Overseas experiences of similar regimes have shown that this can result in a reasonably considerable increase in compliance for some business activities. One of the biggest issues has been the “getting to know your customers” requirement and obtaining proof that they are who they say they are, as well as verifying the source of funds when conducting what are considered higher risk transactions, and needing to retain appropriate evidence.
A practical result can be the request for more information when carrying out business transactions as well as additional time to obtain and process this.
Training and internal monitoring of your AML/CFT systems if these apply to you should also not be underestimated.

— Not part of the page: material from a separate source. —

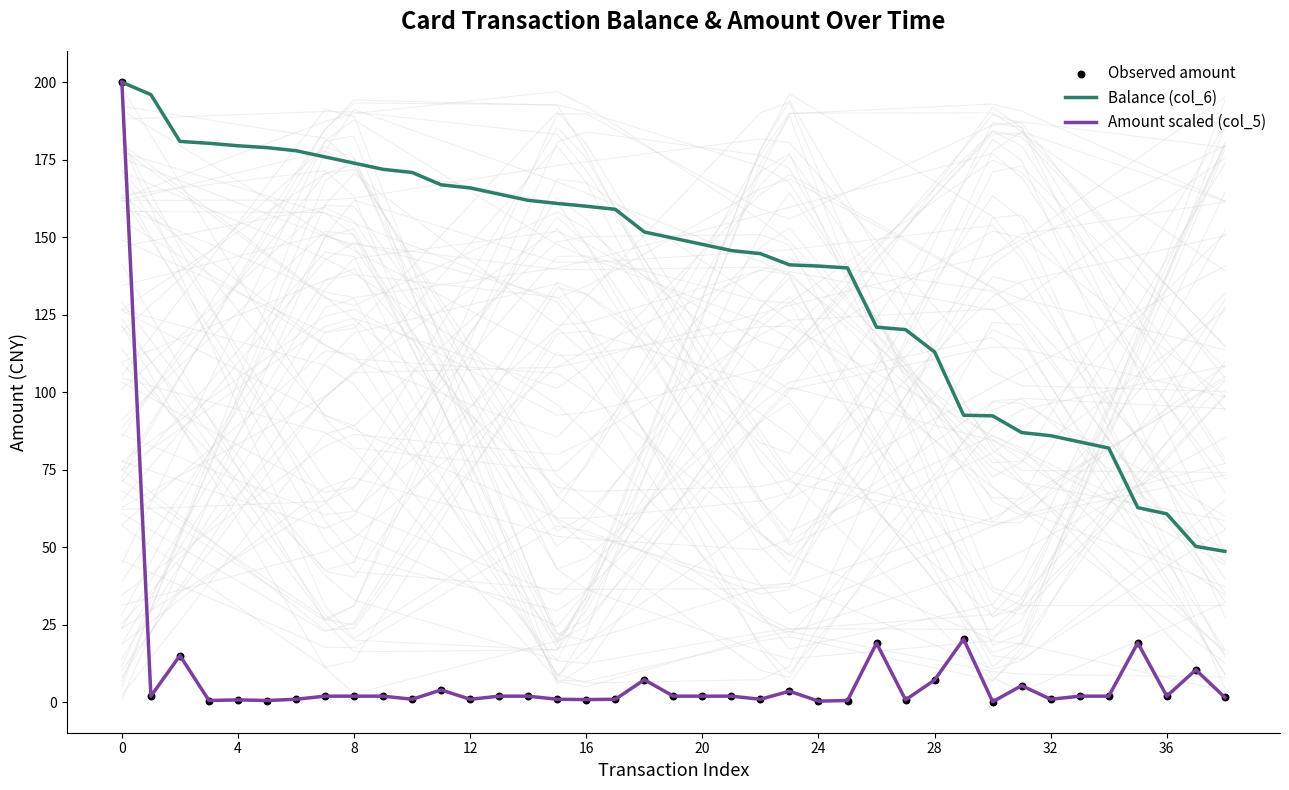

Which series reaches the maximum Y coordinate?

Balance (col_6)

Like any new compliance obligations, implementing this is also likely to equate to increased cost to the business. RSM’s initial concern is that this could potentially be quite a large compliance burden and cost. However, until the phase two requirements are better defined and framed by the proposed legislation, it is difficult to be able to estimate this cost impost.
We can all agree with the clear moral and ethical obligation to ensure appropriate measures are in place to deter and detect money laundering and financing of terrorism.
However, as accountants who will have to implement further systems and compliance, as will many of our client businesses and organisations, we also want to ensure that the compliance required is pragmatic, consummate with the risk, and that the costs do not outweigh the benefits.
As such, RSM has been feeding into the consultation process with the MoJ and intends to continue to take an active interest in this area, as well as looking to inform clients and contacts of developments.
Anti-money laundering and countering financing of terrorism is another new compliance hurdle coming for many New Zealand businesses and organisations. Best we ensure we implement a balanced and pragmatic regime.